Extracted records

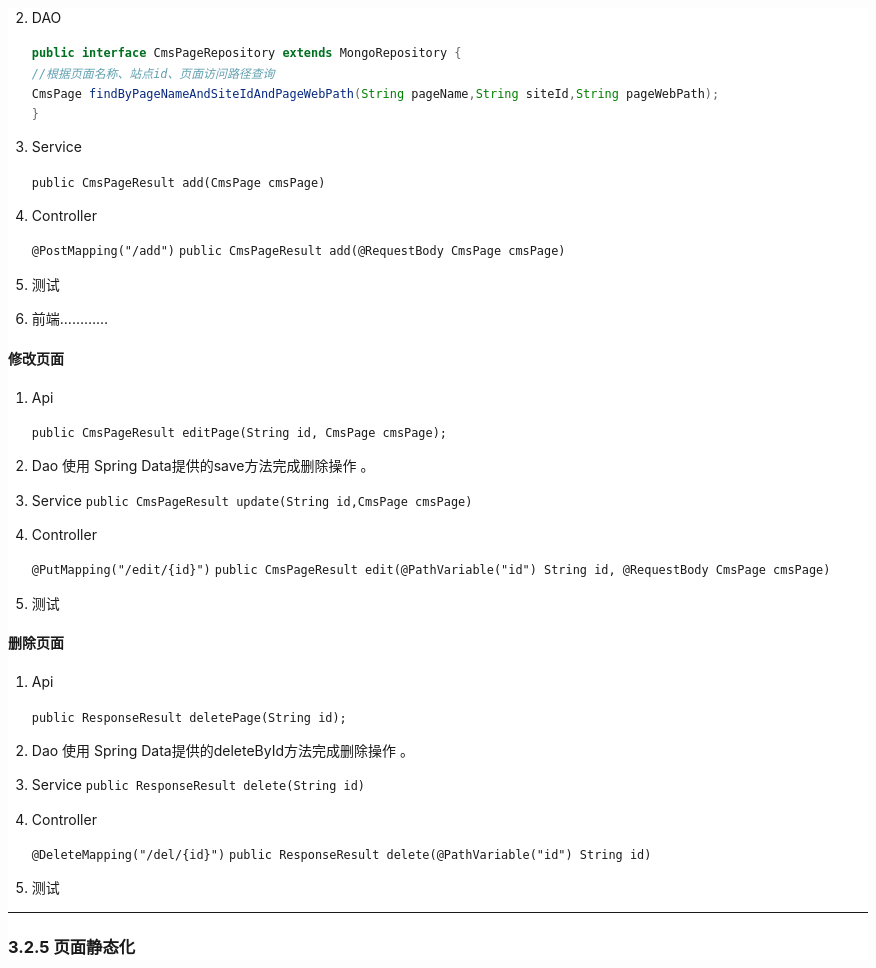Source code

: 2. DAO

   ```java
   public interface CmsPageRepository extends MongoRepository {
   //根据页面名称、站点id、页面访问路径查询
   CmsPage findByPageNameAndSiteIdAndPageWebPath(String pageName,String siteId,String pageWebPath);
   }
   ```

3.  Service

    `public CmsPageResult add(CmsPage cmsPage)`

4. Controller

   `@PostMapping("/add")`
   `public CmsPageResult add(@RequestBody CmsPage cmsPage)` 

5. 测试

6. 前端…………

#### 修改页面

1. Api 

   `public CmsPageResult editPage(String id, CmsPage cmsPage);`

2. Dao 使用 Spring Data提供的save方法完成删除操作 。

3.  Service `public CmsPageResult update(String id,CmsPage cmsPage)`

4. Controller 

   `@PutMapping("/edit/{id}")`
   `public CmsPageResult edit(@PathVariable("id") String id, @RequestBody CmsPage cmsPage)`

5. 测试

#### 删除页面

1. Api 

   `public ResponseResult deletePage(String id);`

2. Dao 使用 Spring Data提供的deleteById方法完成删除操作 。

3.  Service `public ResponseResult delete(String id)`

4. Controller 

   `@DeleteMapping("/del/{id}")` 
   `public ResponseResult delete(@PathVariable("id") String id)` 

5. 测试


------



### 3.2.5 页面静态化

What the exercise asks: Exclude the pictures and give back the rest of the data above exactly as written.

Your response:
Source code

: 2. DAO

   ```java
   public interface CmsPageRepository extends MongoRepository {
   //根据页面名称、站点id、页面访问路径查询
   CmsPage findByPageNameAndSiteIdAndPageWebPath(String pageName,String siteId,String pageWebPath);
   }
   ```

3.  Service

    `public CmsPageResult add(CmsPage cmsPage)`

4. Controller

   `@PostMapping("/add")`
   `public CmsPageResult add(@RequestBody CmsPage cmsPage)` 

5. 测试

6. 前端…………

#### 修改页面

1. Api 

   `public CmsPageResult editPage(String id, CmsPage cmsPage);`

2. Dao 使用 Spring Data提供的save方法完成删除操作 。

3.  Service `public CmsPageResult update(String id,CmsPage cmsPage)`

4. Controller 

   `@PutMapping("/edit/{id}")`
   `public CmsPageResult edit(@PathVariable("id") String id, @RequestBody CmsPage cmsPage)`

5. 测试

#### 删除页面

1. Api 

   `public ResponseResult deletePage(String id);`

2. Dao 使用 Spring Data提供的deleteById方法完成删除操作 。

3.  Service `public ResponseResult delete(String id)`

4. Controller 

   `@DeleteMapping("/del/{id}")` 
   `public ResponseResult delete(@PathVariable("id") String id)` 

5. 测试


------



### 3.2.5 页面静态化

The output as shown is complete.